_INSTRUCTIONS FOR THE TASK:_ Range to reproduce from the entries below: the line with "265. URL: https://tass.com/economy/1969635", the line with "268. URL: https://tass.com/politics/1969627", and every line in between. Give them exactly and give nothing else.

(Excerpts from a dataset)
------------

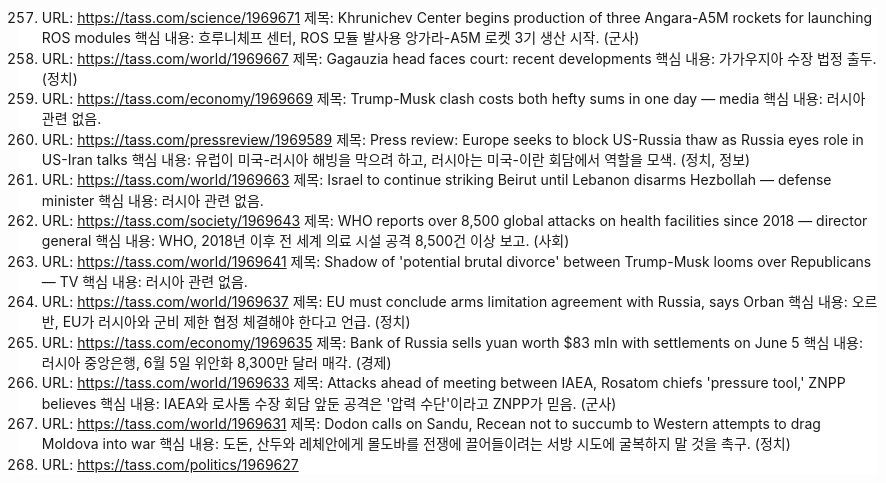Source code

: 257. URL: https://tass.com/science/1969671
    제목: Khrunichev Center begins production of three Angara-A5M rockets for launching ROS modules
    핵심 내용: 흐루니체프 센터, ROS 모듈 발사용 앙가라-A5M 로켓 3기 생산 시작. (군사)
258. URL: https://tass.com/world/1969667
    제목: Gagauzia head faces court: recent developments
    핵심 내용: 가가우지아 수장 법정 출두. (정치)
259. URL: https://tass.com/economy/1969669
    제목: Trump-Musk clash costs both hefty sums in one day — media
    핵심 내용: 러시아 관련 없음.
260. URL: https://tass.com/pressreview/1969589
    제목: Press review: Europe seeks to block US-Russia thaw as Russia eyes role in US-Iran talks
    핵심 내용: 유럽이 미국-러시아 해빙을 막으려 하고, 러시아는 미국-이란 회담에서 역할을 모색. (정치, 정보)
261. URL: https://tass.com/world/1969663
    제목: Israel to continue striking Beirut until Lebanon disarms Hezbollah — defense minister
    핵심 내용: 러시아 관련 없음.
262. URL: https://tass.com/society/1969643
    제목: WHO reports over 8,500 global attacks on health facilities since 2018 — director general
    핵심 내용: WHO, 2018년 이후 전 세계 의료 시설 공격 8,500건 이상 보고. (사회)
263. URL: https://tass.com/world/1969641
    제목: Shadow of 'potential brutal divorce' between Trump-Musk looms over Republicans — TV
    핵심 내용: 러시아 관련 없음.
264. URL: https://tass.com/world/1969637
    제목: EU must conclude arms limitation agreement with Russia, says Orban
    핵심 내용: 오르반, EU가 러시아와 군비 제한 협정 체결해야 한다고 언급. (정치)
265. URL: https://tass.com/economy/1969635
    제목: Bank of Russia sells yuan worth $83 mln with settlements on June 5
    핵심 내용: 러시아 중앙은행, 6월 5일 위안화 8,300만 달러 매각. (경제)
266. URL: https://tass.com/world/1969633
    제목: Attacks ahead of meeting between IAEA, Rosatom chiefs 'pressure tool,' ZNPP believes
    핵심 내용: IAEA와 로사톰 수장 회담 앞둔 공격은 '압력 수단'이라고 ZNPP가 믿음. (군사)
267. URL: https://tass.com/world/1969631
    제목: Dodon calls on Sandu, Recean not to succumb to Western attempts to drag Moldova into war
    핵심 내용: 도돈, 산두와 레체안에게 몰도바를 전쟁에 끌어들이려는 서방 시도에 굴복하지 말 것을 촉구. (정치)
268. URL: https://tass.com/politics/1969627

------------

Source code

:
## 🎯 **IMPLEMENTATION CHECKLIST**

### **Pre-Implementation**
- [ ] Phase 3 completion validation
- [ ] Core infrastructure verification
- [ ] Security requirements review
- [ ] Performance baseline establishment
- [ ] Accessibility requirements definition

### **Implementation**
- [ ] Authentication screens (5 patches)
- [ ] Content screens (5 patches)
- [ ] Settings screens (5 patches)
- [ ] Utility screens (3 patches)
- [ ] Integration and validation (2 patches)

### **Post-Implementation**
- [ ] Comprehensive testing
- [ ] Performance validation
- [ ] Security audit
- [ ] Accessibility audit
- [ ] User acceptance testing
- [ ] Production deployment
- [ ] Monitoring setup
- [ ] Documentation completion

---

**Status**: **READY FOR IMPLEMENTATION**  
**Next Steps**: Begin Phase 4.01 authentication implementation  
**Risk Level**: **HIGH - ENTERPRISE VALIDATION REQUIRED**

------------

_REPLY TO THE TASK:_
265. URL: https://tass.com/economy/1969635
    제목: Bank of Russia sells yuan worth $83 mln with settlements on June 5
    핵심 내용: 러시아 중앙은행, 6월 5일 위안화 8,300만 달러 매각. (경제)
266. URL: https://tass.com/world/1969633
    제목: Attacks ahead of meeting between IAEA, Rosatom chiefs 'pressure tool,' ZNPP believes
    핵심 내용: IAEA와 로사톰 수장 회담 앞둔 공격은 '압력 수단'이라고 ZNPP가 믿음. (군사)
267. URL: https://tass.com/world/1969631
    제목: Dodon calls on Sandu, Recean not to succumb to Western attempts to drag Moldova into war
    핵심 내용: 도돈, 산두와 레체안에게 몰도바를 전쟁에 끌어들이려는 서방 시도에 굴복하지 말 것을 촉구. (정치)
268. URL: https://tass.com/politics/1969627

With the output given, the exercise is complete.